To say anything else about the mystery that Martins unravels would be to jeopardise some of the zesty surprises of this 64-year-old masterpiece. (Is there a statute of limitations on spoilers?) But then The Third Man is about more than plot. The morally fermented atmosphere of Vienna mapped out by Graham Greene's screenplay (based on his own story) is sustained beautifully by Robert Krasker's cinematography, with top notes of mischief introduced by Anton Karas's sprightly zither playing. An unassuming actor named Orson Welles also puts in an appearance, skulking in a doorway in one of the wittiest of all movie entrances, then delivering a speech full of humble horrors from the vantage point of a ferris wheel overlooking the city.
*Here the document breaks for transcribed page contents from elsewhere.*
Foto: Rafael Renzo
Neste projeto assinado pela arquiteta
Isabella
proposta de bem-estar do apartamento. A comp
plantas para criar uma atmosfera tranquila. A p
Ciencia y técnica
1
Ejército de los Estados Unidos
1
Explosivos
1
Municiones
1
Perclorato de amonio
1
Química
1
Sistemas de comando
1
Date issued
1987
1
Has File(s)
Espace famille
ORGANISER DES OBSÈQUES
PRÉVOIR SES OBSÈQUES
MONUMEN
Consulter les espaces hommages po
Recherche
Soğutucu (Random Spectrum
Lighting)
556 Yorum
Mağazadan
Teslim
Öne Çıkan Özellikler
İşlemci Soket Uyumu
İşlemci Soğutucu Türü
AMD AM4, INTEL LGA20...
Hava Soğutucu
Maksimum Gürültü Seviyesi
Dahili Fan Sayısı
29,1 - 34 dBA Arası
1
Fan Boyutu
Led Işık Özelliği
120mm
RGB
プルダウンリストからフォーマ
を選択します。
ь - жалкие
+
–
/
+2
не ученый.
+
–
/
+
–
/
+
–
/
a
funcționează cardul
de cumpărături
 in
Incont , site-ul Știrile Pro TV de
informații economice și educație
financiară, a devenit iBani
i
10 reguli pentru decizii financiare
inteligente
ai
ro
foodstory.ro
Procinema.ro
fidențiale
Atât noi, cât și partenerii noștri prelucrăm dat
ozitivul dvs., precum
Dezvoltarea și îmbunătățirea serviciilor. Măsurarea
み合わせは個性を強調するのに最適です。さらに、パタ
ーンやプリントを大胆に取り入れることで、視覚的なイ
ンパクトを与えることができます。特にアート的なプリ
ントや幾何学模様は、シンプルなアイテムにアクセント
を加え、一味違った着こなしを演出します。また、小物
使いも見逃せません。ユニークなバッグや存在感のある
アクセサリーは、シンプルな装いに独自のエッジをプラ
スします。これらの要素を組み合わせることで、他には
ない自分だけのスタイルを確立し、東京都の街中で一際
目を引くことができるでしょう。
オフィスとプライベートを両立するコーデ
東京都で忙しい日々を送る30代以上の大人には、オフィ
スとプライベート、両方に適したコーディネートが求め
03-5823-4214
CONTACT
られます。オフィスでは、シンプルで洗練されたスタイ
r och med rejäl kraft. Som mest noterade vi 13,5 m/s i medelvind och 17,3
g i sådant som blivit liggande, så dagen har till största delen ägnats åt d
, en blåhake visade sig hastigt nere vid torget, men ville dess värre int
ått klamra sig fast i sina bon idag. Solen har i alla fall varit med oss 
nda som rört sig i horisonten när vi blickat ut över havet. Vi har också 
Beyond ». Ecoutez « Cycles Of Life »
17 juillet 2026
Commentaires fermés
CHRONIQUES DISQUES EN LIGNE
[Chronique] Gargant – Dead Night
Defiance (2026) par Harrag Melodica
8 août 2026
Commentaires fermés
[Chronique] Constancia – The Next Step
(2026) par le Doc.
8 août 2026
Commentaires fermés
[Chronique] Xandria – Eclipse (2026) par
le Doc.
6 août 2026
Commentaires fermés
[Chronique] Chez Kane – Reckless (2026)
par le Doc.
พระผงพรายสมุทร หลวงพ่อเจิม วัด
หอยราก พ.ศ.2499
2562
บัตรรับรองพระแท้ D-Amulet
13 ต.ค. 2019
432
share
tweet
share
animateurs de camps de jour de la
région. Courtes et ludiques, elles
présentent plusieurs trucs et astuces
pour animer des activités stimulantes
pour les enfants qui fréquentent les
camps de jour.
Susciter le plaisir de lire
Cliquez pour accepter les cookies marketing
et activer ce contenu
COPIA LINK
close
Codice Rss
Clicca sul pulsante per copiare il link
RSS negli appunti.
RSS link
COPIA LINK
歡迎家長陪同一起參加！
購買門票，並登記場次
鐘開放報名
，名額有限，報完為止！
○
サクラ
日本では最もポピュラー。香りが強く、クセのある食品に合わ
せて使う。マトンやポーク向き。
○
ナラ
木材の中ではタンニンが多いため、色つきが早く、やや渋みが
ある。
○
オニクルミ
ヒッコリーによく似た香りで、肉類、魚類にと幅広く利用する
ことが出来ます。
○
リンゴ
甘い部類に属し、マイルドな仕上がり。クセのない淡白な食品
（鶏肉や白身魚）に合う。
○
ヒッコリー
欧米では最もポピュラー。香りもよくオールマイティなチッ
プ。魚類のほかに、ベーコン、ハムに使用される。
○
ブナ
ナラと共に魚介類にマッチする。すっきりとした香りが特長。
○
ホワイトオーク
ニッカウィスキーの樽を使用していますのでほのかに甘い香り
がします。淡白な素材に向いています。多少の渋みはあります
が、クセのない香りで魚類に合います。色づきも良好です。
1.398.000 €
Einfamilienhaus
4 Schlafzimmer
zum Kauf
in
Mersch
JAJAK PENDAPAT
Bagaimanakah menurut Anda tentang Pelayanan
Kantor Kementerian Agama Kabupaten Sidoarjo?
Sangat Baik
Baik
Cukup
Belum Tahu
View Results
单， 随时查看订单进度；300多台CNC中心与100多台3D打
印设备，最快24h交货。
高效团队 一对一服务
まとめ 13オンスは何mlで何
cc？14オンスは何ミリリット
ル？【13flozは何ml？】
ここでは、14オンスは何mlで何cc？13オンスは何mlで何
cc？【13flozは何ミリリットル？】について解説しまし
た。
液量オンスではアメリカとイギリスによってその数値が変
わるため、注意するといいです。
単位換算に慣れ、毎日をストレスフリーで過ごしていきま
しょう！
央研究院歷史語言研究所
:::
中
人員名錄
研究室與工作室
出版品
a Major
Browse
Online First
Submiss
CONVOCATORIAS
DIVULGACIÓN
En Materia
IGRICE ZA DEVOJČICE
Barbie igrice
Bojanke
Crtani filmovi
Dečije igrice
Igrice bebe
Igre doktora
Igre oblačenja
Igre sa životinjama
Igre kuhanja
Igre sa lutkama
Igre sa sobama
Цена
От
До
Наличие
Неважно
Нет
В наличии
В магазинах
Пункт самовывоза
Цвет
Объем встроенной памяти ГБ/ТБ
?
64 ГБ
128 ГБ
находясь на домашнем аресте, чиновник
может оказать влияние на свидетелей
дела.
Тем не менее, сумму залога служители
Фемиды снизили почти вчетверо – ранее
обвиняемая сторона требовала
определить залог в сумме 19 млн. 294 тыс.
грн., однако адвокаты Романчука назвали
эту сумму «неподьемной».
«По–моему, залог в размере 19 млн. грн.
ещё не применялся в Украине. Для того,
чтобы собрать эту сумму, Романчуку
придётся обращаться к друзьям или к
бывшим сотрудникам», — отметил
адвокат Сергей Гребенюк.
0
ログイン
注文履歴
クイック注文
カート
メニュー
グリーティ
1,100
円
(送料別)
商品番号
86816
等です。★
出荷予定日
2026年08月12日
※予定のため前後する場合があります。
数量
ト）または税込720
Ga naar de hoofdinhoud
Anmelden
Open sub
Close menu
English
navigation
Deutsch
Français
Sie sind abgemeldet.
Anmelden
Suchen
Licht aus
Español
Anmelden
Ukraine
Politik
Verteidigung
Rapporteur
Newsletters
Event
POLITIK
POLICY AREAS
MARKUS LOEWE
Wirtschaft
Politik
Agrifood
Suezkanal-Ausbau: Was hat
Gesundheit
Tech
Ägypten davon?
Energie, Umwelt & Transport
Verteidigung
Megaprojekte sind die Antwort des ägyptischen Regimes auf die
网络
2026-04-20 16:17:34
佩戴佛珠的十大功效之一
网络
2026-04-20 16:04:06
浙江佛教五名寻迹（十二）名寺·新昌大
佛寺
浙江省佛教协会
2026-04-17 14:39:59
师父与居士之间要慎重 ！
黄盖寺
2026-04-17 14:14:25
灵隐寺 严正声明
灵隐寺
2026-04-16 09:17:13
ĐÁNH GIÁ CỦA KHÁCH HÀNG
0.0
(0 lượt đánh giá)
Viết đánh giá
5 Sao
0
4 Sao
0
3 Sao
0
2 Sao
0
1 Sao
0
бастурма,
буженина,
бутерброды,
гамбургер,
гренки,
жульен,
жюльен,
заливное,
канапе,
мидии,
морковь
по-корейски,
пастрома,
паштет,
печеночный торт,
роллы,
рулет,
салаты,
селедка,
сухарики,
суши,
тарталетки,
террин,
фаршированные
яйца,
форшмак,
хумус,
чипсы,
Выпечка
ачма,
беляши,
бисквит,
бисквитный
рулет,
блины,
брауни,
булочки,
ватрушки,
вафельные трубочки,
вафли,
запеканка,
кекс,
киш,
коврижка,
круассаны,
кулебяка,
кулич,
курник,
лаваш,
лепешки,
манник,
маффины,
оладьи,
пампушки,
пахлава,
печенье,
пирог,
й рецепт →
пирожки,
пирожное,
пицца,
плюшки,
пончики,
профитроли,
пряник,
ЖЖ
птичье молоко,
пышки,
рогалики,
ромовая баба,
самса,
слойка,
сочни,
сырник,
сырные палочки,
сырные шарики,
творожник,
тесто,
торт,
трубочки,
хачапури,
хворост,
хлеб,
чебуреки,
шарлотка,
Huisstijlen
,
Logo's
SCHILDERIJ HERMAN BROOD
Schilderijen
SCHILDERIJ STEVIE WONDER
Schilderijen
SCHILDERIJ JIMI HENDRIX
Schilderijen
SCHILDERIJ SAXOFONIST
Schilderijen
The key to the picture's genius is undoubtedly the mutually nourishing collaboration between Greene and the director Carol Reed. Seen in tandem with their other films together (The Fallen Idol, Our Man in Havana) there is a strong case to be made for them as one of the finest writer/director teams in cinema. Reed is not only alert to every nuance in Greene's writing but adept at finding pointed visual equivalents for his prose. Back to Soderbergh: "Disillusion, betrayal, misdirected sexual longing and the wilful inability of Americans to understand or appreciate other cultures — these are a few of my favourite things, and The Third Man blends them all seamlessly with an airtight plot and a location that blurs the line between beauty and decay."